━━ Alıştırma Metni

TBMM Çocuk Hakları Alt Komisyonu'ndan dikkat çeken soru: ‘Depremin etkilediği çocuklara dini terapi yapıyor musunuz?'
TBMM Çocuk Hakları Alt Komisyonu, Kahramanmaraş merkezli depremlerin çocuklara etkisine ilişkin sunumları dinlemek için toplandı. Toplantıda sunum yapan Haliç Üniversitesi Psikoloji Bölümü Öğretim Üyesi Dr. Yeşim Ünal Kılıç deprem bölgesinde yaptığı gözlemleri aktardı.

━━━━

▸ **Görev 1**:
Alıştırma metnindeki "TBMM Çocuk Hakları Alt Komisyonu'ndan" ifadesinden "yaptığı gözlemleri aktardı." ifadesine kadar uzanan bölümü birebir aktarın.
▸ **Görev 2**:
Alıştırma metnine göre TBMM Çocuk Hakları Alt Komisyonu hangi amaçla toplandı? Bir ile üç cümle arasında açıklayın.
▸ **Görev 3**:
Alıştırma metninde deprem bölgesinde yaptığı gözlemleri aktaran kişi kimdir ve unvanı nedir?
Yalnızca alıştırma metnine dayanın.

━━ Veri Alıntısı

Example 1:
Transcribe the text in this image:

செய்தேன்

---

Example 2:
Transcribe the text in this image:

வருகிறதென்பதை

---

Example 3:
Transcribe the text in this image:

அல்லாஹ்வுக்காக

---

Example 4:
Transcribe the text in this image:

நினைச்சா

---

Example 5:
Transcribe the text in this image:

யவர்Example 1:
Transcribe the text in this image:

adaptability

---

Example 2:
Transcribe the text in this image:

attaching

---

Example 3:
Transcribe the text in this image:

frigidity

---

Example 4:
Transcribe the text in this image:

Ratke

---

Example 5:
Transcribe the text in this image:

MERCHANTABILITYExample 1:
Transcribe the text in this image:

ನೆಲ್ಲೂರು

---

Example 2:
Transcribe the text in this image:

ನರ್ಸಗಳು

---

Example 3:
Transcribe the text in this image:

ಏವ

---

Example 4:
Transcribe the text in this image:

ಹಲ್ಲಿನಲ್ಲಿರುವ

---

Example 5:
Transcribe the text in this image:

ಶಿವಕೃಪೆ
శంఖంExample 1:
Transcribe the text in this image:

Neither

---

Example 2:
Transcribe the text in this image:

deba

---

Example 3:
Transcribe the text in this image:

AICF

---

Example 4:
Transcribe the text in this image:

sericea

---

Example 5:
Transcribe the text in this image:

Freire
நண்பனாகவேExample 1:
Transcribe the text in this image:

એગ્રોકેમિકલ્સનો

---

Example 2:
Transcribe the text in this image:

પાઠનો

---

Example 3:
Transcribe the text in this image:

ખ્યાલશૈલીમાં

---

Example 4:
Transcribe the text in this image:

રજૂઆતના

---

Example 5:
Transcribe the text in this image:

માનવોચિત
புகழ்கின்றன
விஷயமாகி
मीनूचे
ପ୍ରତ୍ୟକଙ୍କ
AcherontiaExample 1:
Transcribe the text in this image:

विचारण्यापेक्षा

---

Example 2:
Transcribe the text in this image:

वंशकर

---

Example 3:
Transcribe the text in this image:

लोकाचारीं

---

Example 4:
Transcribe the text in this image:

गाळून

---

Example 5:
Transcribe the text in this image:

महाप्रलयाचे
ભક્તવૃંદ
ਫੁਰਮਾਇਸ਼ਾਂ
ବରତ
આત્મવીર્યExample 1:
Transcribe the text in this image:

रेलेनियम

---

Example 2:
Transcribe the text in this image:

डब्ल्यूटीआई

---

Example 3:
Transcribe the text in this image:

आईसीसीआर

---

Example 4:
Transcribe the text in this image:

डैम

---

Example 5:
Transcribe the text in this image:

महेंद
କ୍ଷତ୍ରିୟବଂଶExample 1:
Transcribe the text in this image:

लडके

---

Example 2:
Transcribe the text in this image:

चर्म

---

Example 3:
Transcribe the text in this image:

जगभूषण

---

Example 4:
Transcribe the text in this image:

━━━━

▸ **Görev Çıktısı 1**:
TBMM Çocuk Hakları Alt Komisyonu'ndan dikkat çeken soru: ‘Depremin etkilediği çocuklara dini terapi yapıyor musunuz?'
TBMM Çocuk Hakları Alt Komisyonu, Kahramanmaraş merkezli depremlerin çocuklara etkisine ilişkin sunumları dinlemek için toplandı. Toplantıda sunum yapan Haliç Üniversitesi Psikoloji Bölümü Öğretim Üyesi Dr. Yeşim Ünal Kılıç deprem bölgesinde yaptığı gözlemleri aktardı.

▸ **Görev Çıktısı 2**:
Komisyon, Kahramanmaraş merkezli depremlerin çocuklara etkisine ilişkin sunumları dinlemek için toplandı.

▸ **Görev Çıktısı 3**:
Haliç Üniversitesi Psikoloji Bölümü Öğretim Üyesi Dr. Yeşim Ünal Kılıç.